Duplicating info obvious from the code

Documenting every function signature, type definition, and module export in CLAUDE.md. Claude can read your code. It does not need you to transcribe it into config.

Fix: Document intent, conventions, and non-obvious relationships. Let the code speak for itself on structure.

7. The Personality

"Act as a senior engineer. Be thorough. Think step by step."

Generic personality prompts that waste tokens without changing behavior. Claude already reasons carefully, already writes production-quality code, already thinks before acting.
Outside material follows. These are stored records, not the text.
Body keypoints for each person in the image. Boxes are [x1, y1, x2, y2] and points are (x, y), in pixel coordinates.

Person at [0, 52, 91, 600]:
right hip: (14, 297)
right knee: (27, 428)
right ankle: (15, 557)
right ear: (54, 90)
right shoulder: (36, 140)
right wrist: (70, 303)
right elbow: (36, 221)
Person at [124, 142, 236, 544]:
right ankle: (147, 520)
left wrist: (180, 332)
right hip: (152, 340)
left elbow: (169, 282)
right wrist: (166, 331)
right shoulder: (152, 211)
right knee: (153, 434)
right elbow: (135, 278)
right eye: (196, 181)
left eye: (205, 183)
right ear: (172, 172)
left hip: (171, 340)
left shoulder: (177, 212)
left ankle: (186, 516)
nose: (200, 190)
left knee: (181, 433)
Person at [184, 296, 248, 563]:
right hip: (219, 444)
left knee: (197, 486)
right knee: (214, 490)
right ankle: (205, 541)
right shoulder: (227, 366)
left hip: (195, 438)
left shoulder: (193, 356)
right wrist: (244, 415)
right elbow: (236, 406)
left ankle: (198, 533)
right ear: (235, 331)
Fix: Replace vague personality instructions with concrete rules. "Use dependency injection" beats "think like a senior architect."

8. The Task Leak

Sprint-specific instructions in persistent files

"We are currently migrating from REST to GraphQL, so all new endpoints should be..." This belongs in the conversation or a temporary ticket, not in a config file that persists after the migration is complete.
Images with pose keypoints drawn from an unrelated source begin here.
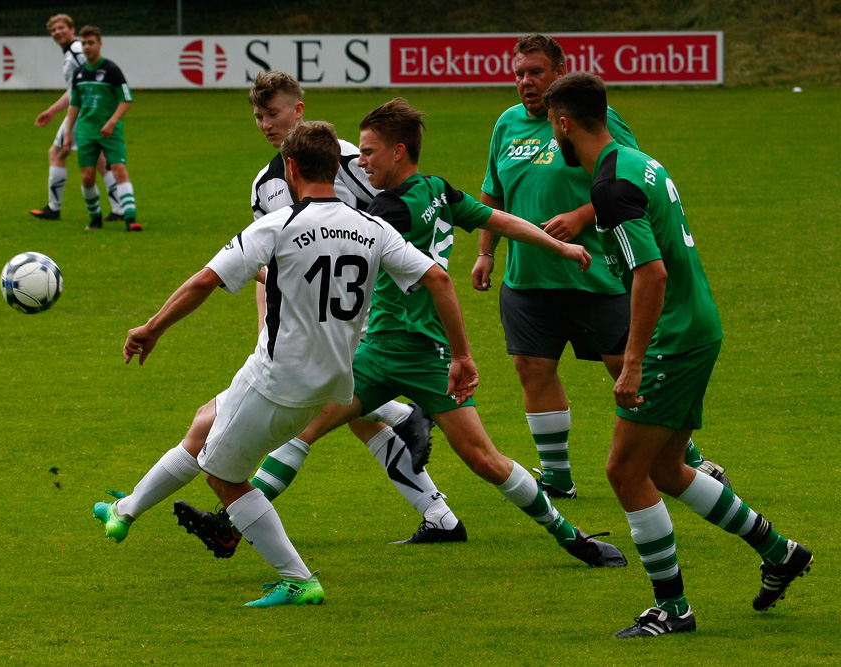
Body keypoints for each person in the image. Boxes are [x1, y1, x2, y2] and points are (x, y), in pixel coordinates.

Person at [178, 98, 628, 570]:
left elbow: (424, 278)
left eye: (369, 152)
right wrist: (556, 243)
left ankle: (569, 534)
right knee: (312, 431)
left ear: (397, 152)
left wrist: (462, 355)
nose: (360, 161)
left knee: (480, 457)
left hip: (404, 350)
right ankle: (231, 526)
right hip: (390, 352)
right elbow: (500, 221)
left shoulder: (385, 213)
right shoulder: (438, 190)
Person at [92, 121, 478, 606]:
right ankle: (124, 511)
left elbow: (203, 282)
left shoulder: (278, 225)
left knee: (223, 476)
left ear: (290, 168)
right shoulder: (373, 227)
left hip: (277, 378)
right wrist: (461, 355)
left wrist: (152, 328)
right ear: (338, 167)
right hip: (336, 378)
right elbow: (439, 280)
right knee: (205, 421)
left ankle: (297, 579)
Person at [543, 72, 812, 637]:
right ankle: (779, 551)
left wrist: (634, 360)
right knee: (665, 467)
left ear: (564, 123)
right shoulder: (639, 161)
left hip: (673, 337)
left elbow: (652, 273)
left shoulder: (610, 187)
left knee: (623, 469)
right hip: (697, 325)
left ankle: (673, 607)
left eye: (552, 125)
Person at [205, 70, 465, 547]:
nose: (266, 123)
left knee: (324, 413)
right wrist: (267, 327)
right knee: (353, 417)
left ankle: (232, 521)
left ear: (299, 110)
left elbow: (392, 215)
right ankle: (437, 512)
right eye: (259, 116)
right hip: (311, 319)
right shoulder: (265, 186)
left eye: (274, 113)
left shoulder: (349, 160)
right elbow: (269, 263)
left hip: (365, 308)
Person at [472, 34, 727, 500]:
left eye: (536, 72)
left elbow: (626, 181)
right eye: (519, 74)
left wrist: (580, 215)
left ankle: (686, 458)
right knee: (532, 367)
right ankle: (557, 476)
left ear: (560, 71)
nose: (526, 83)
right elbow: (493, 192)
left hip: (598, 274)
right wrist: (487, 251)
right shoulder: (506, 125)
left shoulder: (597, 121)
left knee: (626, 367)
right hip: (528, 276)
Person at [29, 14, 123, 222]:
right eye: (53, 30)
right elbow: (76, 89)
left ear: (72, 29)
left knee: (56, 153)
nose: (57, 32)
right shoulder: (72, 52)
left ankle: (54, 208)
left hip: (84, 113)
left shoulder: (77, 51)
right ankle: (119, 209)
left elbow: (88, 83)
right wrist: (52, 111)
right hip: (89, 111)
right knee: (100, 160)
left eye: (61, 28)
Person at [62, 26, 140, 231]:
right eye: (84, 43)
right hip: (86, 131)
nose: (87, 47)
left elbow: (126, 99)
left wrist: (112, 122)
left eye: (91, 43)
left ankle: (130, 219)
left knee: (119, 170)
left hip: (110, 130)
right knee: (87, 177)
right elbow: (74, 104)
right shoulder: (79, 73)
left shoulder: (111, 70)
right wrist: (67, 133)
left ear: (100, 43)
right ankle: (95, 218)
Fix: Task context belongs in the conversation, not config files. When the migration is done, the instruction becomes The Museum.

Context Rot Audit

Monthly Audit Checklist
  • Root CLAUDE.md under 200 lines? If not, split into rule files.
  • All build commands current? Try running them.
  • All file paths still exist? Grep for referenced paths.
  • No references to deprecated APIs? Search for old package names.
  • No duplicate rules? Check if linters already enforce them.
  • Config reviewed this quarter? Put it on the team calendar.

Troubleshooting

When context goes wrong. Symptoms, causes, and fixes.

Common Symptoms & Fixes

Symptom Likely Cause Fix
Claude ignores specific rules Rule buried in long config Move to top of file or use IMPORTANT: prefix
Claude follows rule early but not late in session Session context rot / compaction Start fresh session, keep config lean
Same question, different answers each time Contradicting instructions across files Audit for conflicts across all CLAUDE.md files
Claude makes obvious style mistakes Missing or stale style rules Add specific rules or trust linter hooks
High token usage, slow responses Bloated config + memory files Audit and trim all context files
Claude does not know project patterns Missing or too-general CLAUDE.md Add specific build/test/deploy commands

Debugging Commands

See loaded memory files
/memory
Check context usage
/context
Check root config length
wc -l CLAUDE.md
# Target: under 200 lines
Find all context files
find . -name "CLAUDE.md" | head -20
find .claude/rules -name "*.md" 2>/dev/null

The Nuclear Option

When context is thoroughly confused and Claude keeps making the same mistakes despite correct config:

Full Context Reset
  • Start a fresh session/clear or open a new terminal window
  • Review and clean all CLAUDE.md files — remove stale rules, fix wrong paths
  • Clear auto-memory if corrupted — delete topic files with wrong patterns
  • Rebuild context incrementally — add rules back one at a time, testing each

The Context Engineering Mindset

A Garden, Not a Monument

Context engineering is not a one-time setup. It is an ongoing practice — like maintaining a garden. Prune what is dead, water what is growing, and never let the weeds take over.

The best CLAUDE.md files are short, specific, and always current. They earn every line by preventing real mistakes. Everything else is noise.